Both his parents were musicians, his father a horn player, his
      mother
      a singer; he learned the horn and singing and as a boy and sang in
      at least
      one opera in Bologna, where the family lived. He studied there and
      began
        his operatic career when, at 18, he wrote a one-act comedy for
        Venice.
      Further commissions followed, from Bologna, Ferrara, Venice again
      and Milan,
      where "La pietra del paragone" was a success at La Scala in 1812.
      This
      was one of seven operas written in 16 months, all but one of them
      comic.
      
       
      
      This level of activity continued in the ensuing years. His
      first
        operas to win international acclaim come from 1813,
        written for different Venetian theatres: the
        serious "Tancredi" and the farcically comic "L'italiana in
        Algeri",
        the one showing a fusion of lyrical expression and dramatic
        needs, with
        its crystalline melodies, arresting harmonic inflections and
        colourful
        orchestral writing, the other moving easily between the
        sentimental, the
        patriotic, the absurd and the sheer lunatic. Two operas
      for Milan
      were less successful. But in 1815 Rossini went to Naples as
      musical and
      artistic director of the Teatro San Carlo, which led to a
      concentration
      on serious opera. But he was allowed to compose for other
      theatres, and
      from this time date two of his supreme comedies, written for Rome,
      "Il
        barbiere di Siviglia" and "La Cenerentola". The former,
      with its
      elegant
        melodies, its exhilarating rhythms and its superb ensemble
        writing, has
        claims to be considered the greatest of all Italian comic operas,
      eternally fresh in its wit and its inventiveness. It dates from 1816;
      initially it was a failure, but it quickly became the most loved
      of his
      comic works, admired alike by Beethoven
        and Verdi. The next year saw
      "La Cenerentola",
      a charmingly sentimental tale in which the heroine moves from a
      touching
      folksy ditty as the scullery maid to brilliant coloratura apt to a
      royal
      maiden.
      
       
      
      Rossini's most important operas in the period that followed were
      for
      Naples. The third act of his "Otello"
        (1816),
      with its strong unitary structure, marks his maturity as a musical
      dramatist.
      The
        Neapolitan operas, even though much dependant on solo singing of
        a highly
        florid kind (to the extent that numbers could be, and have been,
        interchanged),
        show an enormous expansion of musical means, with more and
        longer ensembles
        and the chorus an active participant; the accompanied recitative
        is more
        dramatic and the orchestra is given greater prominence.
      Rossini
      also abandoned traditional overtures, probably in order to involve
      his
      audiences in the drama from the outset. In Naples the leading
      soprano was
      Isabella Colbran, mistress of the impresario, Barbaia. She
      transferred
      her allegiance to Rossini, who in 1822 married her; they were not
      long
      happy together.
    
Among the masterpieces from this period are "Maometto II" (1820) and, written for Venice at the end of his time in Naples, "Semiramide" (1823). Barbaia gave a Viennese season in 1822; Rossini and his wife returned to Bologna, then in 1823 left for London and Paris where he took on the directorship of the Théâtre-Italien, composing for that theatre and the Opéra. Some of his Paris works are adaptations ("Le siège de Corinthe" and "Moïse et Pharaon"); the opéra comique "Le Comte Ory" is part-new, "Guillaume Tell" wholly. This last, widely regarded as his "chef d'oeuvre", and very long, is a rich tapestry of his most inspired music, with elaborate orchestration, many ensembles, spectacular ballets and processions in the French tradition, opulent orchestral writing and showing a new harmonic boldness.

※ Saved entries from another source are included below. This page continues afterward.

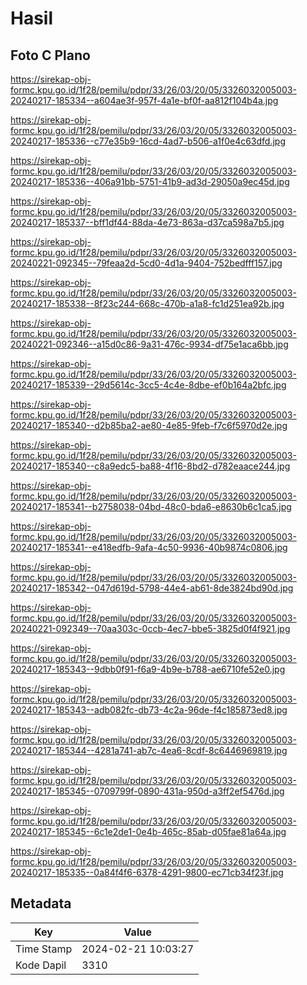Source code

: # Hasil

## Foto C Plano

https://sirekap-obj-formc.kpu.go.id/1f28/pemilu/pdpr/33/26/03/20/05/3326032005003-20240217-185334--a604ae3f-957f-4a1e-bf0f-aa812f104b4a.jpg

https://sirekap-obj-formc.kpu.go.id/1f28/pemilu/pdpr/33/26/03/20/05/3326032005003-20240217-185336--c77e35b9-16cd-4ad7-b506-a1f0e4c63dfd.jpg

https://sirekap-obj-formc.kpu.go.id/1f28/pemilu/pdpr/33/26/03/20/05/3326032005003-20240217-185336--406a91bb-5751-41b9-ad3d-29050a9ec45d.jpg

https://sirekap-obj-formc.kpu.go.id/1f28/pemilu/pdpr/33/26/03/20/05/3326032005003-20240217-185337--bff1df44-88da-4e73-863a-d37ca598a7b5.jpg

https://sirekap-obj-formc.kpu.go.id/1f28/pemilu/pdpr/33/26/03/20/05/3326032005003-20240221-092345--79feaa2d-5cd0-4d1a-9404-752bedfff157.jpg

https://sirekap-obj-formc.kpu.go.id/1f28/pemilu/pdpr/33/26/03/20/05/3326032005003-20240217-185338--8f23c244-668c-470b-a1a8-fc1d251ea92b.jpg

https://sirekap-obj-formc.kpu.go.id/1f28/pemilu/pdpr/33/26/03/20/05/3326032005003-20240221-092346--a15d0c86-9a31-476c-9934-df75e1aca6bb.jpg

https://sirekap-obj-formc.kpu.go.id/1f28/pemilu/pdpr/33/26/03/20/05/3326032005003-20240217-185339--29d5614c-3cc5-4c4e-8dbe-ef0b164a2bfc.jpg

https://sirekap-obj-formc.kpu.go.id/1f28/pemilu/pdpr/33/26/03/20/05/3326032005003-20240217-185340--d2b85ba2-ae80-4e85-9feb-f7c6f5970d2e.jpg

https://sirekap-obj-formc.kpu.go.id/1f28/pemilu/pdpr/33/26/03/20/05/3326032005003-20240217-185340--c8a9edc5-ba88-4f16-8bd2-d782eaace244.jpg

https://sirekap-obj-formc.kpu.go.id/1f28/pemilu/pdpr/33/26/03/20/05/3326032005003-20240217-185341--b2758038-04bd-48c0-bda6-e8630b6c1ca5.jpg

https://sirekap-obj-formc.kpu.go.id/1f28/pemilu/pdpr/33/26/03/20/05/3326032005003-20240217-185341--e418edfb-9afa-4c50-9936-40b9874c0806.jpg

https://sirekap-obj-formc.kpu.go.id/1f28/pemilu/pdpr/33/26/03/20/05/3326032005003-20240217-185342--047d619d-5798-44e4-ab61-8de3824bd90d.jpg

https://sirekap-obj-formc.kpu.go.id/1f28/pemilu/pdpr/33/26/03/20/05/3326032005003-20240221-092349--70aa303c-0ccb-4ec7-bbe5-3825d0f4f921.jpg

https://sirekap-obj-formc.kpu.go.id/1f28/pemilu/pdpr/33/26/03/20/05/3326032005003-20240217-185343--9dbb0f91-f6a9-4b9e-b788-ae6710fe52e0.jpg

https://sirekap-obj-formc.kpu.go.id/1f28/pemilu/pdpr/33/26/03/20/05/3326032005003-20240217-185343--adb082fc-db73-4c2a-96de-f4c185873ed8.jpg

https://sirekap-obj-formc.kpu.go.id/1f28/pemilu/pdpr/33/26/03/20/05/3326032005003-20240217-185344--4281a741-ab7c-4ea6-8cdf-8c6446969819.jpg

https://sirekap-obj-formc.kpu.go.id/1f28/pemilu/pdpr/33/26/03/20/05/3326032005003-20240217-185345--0709799f-0890-431a-950d-a3ff2ef5476d.jpg

https://sirekap-obj-formc.kpu.go.id/1f28/pemilu/pdpr/33/26/03/20/05/3326032005003-20240217-185345--6c1e2de1-0e4b-465c-85ab-d05fae81a64a.jpg

https://sirekap-obj-formc.kpu.go.id/1f28/pemilu/pdpr/33/26/03/20/05/3326032005003-20240217-185335--0a84f4f6-6378-4291-9800-ec71cb34f23f.jpg


## Metadata

| Key        | Value               |
| ---------- | ------------------- |
| Time Stamp | 2024-02-21 10:03:27 |
| Kode Dapil | 3310                |



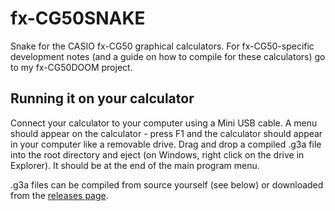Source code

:# fx-CG50SNAKE
Snake for the CASIO fx-CG50 graphical calculators. For fx-CG50-specific development notes (and a guide on how to compile for these calculators) go to my fx-CG50DOOM project.

## Running it on your calculator

Connect your calculator to your computer using a Mini USB cable. A menu should appear on the calculator - press F1 and the calculator should appear in your computer like a removable drive. Drag and drop a compiled .g3a file into the root directory and eject (on Windows, right click on the drive in Explorer). It should be at the end of the main program menu.

.g3a files can be compiled from source yourself (see below) or downloaded from the [releases page](https://github.com/seckujdivad/fx-CG50SNAKE/releases/latest).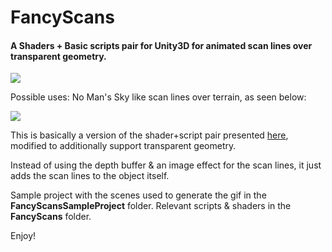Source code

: # FancyScans 
#### A Shaders + Basic scripts pair for Unity3D for animated scan lines over transparent geometry.

![](https://github.com/cjurjiu/FancyScans/blob/master/gifs/transparent_plane.gif)

Possible uses: No Man's Sky like scan lines over terrain, as seen below:

![](https://github.com/cjurjiu/FancyScans/blob/master/gifs/first_person_terrain.gif)

This is basically a version of the shader+script pair presented [here](https://www.youtube.com/watch?v=OKoNp2RqE9A), modified to additionally support transparent geometry. 

Instead of using the depth buffer & an image effect for the scan lines, it just adds the scan lines to the object itself. 

Sample project with the scenes used to generate the gif in the **FancyScansSampleProject** folder. Relevant scripts & shaders in the **FancyScans** folder. 

Enjoy!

And then, silence. At 37, he retired from opera composition. He left Paris in 1837 to live in Italy, but suffered prolonged and painful illness there (mainly in Bologna, where he advised at the Liceo Musicale, and in Florence). Isabella died in 1845 and the next year he married Olympe Pélissier, with whom he had lived for 15 years and who tended him through his ill-health. He composed hardly at all during this period (the "Stabat mater" belongs to his Paris years); but he went back to Paris in 1855, and his health and humour returned, with his urge to compose, and he wrote a quantity of pieces for piano and voices, with wit and refinement that he called "Péchés de vieillesse" ('Sins of Old Age') including the graceful and economical "Petite messe solennelle" (1863). He died, universally honoured, in 1868.